Nach Mordserie: Casino-Razzien in Macau

Macau

Eine Reihe von Morden und Mordversuchen schreckt die Glückspielszene in Macau auf. Die Polizei bemüht sich um Kontrolle.

Die Polizei führte in Zusammenarbeit mit chinesischen und einheimischen Behörden mehrere Razzien in Casinos und Hotels durch, nachdem mehrere Gäste – darunter dein Casinobesitzer - angegriffen und ermordet worden waren.

Fast 1300 Personen wurden verhört, 150 von ihnen festgenommen. Die Aktion trug den Namen „Thunderbolt“ und wurde in der Nacht zum 4. August durchgeführt.

Der Schlag gegen das organisierte Verbrechen ist auch eine Reaktion gegen die Bandenkriege der späten 1990er Jahre, als Macau noch eine portugiesische Kolonie war.

Damals kämpfte die mafiöse Organisation „Triaden“ um die Kontrolle über die High-Roller-Bereiche in Casinos und das illegale Kreditgeschäft. Allein im Jahr 1999 kamen bei Schießereien 40 Personen zu Tode.

Wan Kuok-koi, damals Anführer der Triaden, hat seine Strafe von 15 Jahren Gefängnis fast abgesessen.

„Wo Casinos sind, da ist immer auch Kriminalität“, erklärte ein Sprecher der Behörden der Agentur Bloomberg in einem Telefoninterview.

Schon am 2. August waren 17 Personen in drei Casinos der Stadt festgenommen worden. Sie waren an einem Betrugsversuch beteiligt, bei dem bestochene Croupiers winzige Kameras einsetzten, um die Karten eines Baccara-Tisches aufzunehmen.

Bei der Aktion ging wurden fast €10 Mio. geraubt, bevor die Polizei zuschlug.

Im Rahmen der Aktion „Thunderbolt“ wurden etwa €900.000 in bar beschlagnahmt, außerdem elf Armbanduhren und zwei Autos.

Den Festgenommenen wird u.

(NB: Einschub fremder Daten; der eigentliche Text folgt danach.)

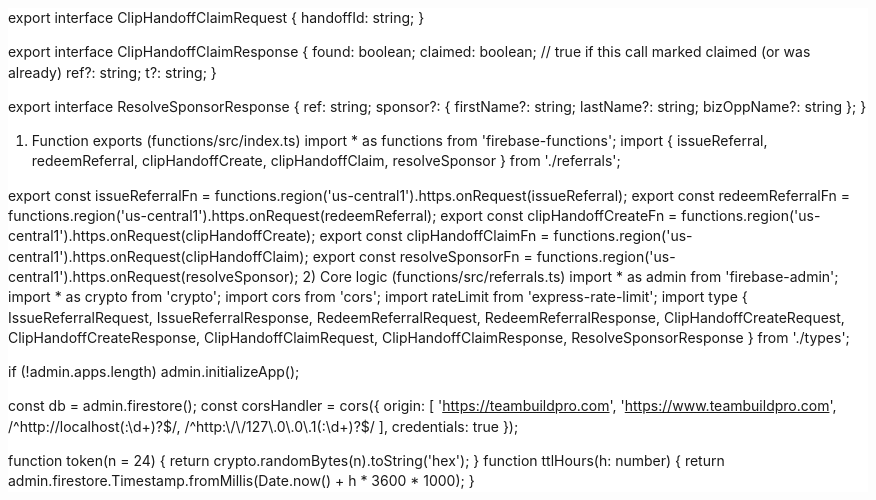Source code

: export interface ClipHandoffClaimRequest {
  handoffId: string;
}

export interface ClipHandoffClaimResponse {
  found: boolean;
  claimed: boolean;       // true if this call marked claimed (or was already)
  ref?: string;
  t?: string;
}

export interface ResolveSponsorResponse {
  ref: string;
  sponsor?: { firstName?: string; lastName?: string; bizOppName?: string };
}
1) Function exports (functions/src/index.ts)
import * as functions from 'firebase-functions';
import { issueReferral, redeemReferral, clipHandoffCreate, clipHandoffClaim, resolveSponsor } from './referrals';

export const issueReferralFn = functions.region('us-central1').https.onRequest(issueReferral);
export const redeemReferralFn = functions.region('us-central1').https.onRequest(redeemReferral);
export const clipHandoffCreateFn = functions.region('us-central1').https.onRequest(clipHandoffCreate);
export const clipHandoffClaimFn  = functions.region('us-central1').https.onRequest(clipHandoffClaim);
export const resolveSponsorFn    = functions.region('us-central1').https.onRequest(resolveSponsor);
2) Core logic (functions/src/referrals.ts)
import * as admin from 'firebase-admin';
import * as crypto from 'crypto';
import cors from 'cors';
import rateLimit from 'express-rate-limit';
import type {
  IssueReferralRequest, IssueReferralResponse,
  RedeemReferralRequest, RedeemReferralResponse,
  ClipHandoffCreateRequest, ClipHandoffCreateResponse,
  ClipHandoffClaimRequest, ClipHandoffClaimResponse,
  ResolveSponsorResponse
} from './types';

if (!admin.apps.length) admin.initializeApp();

const db = admin.firestore();
const corsHandler = cors({
  origin: [
    'https://teambuildpro.com',
    'https://www.teambuildpro.com',
    /^http:\/\/localhost(:\d+)?$/,
    /^http:\/\/127\.0\.0\.1(:\d+)?$/
  ],
  credentials: true
});

function token(n = 24) { return crypto.randomBytes(n).toString('hex'); }
function ttlHours(h: number) { return admin.firestore.Timestamp.fromMillis(Date.now() + h * 3600 * 1000); }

A. Geldwäsche, Betrieb illegaler Etablissements, Mord, Mordversuch und weitere Verbrechen vorgeworfen, die häufig von den Triaden begangen werden.

Macau ist derzeit das größte Glückspielzentrum der Welt. Der Umsatz stieg im Vorjahr auf umgerechnet 2,4 Milliarden Euro (2010: 2,1 Milliarden).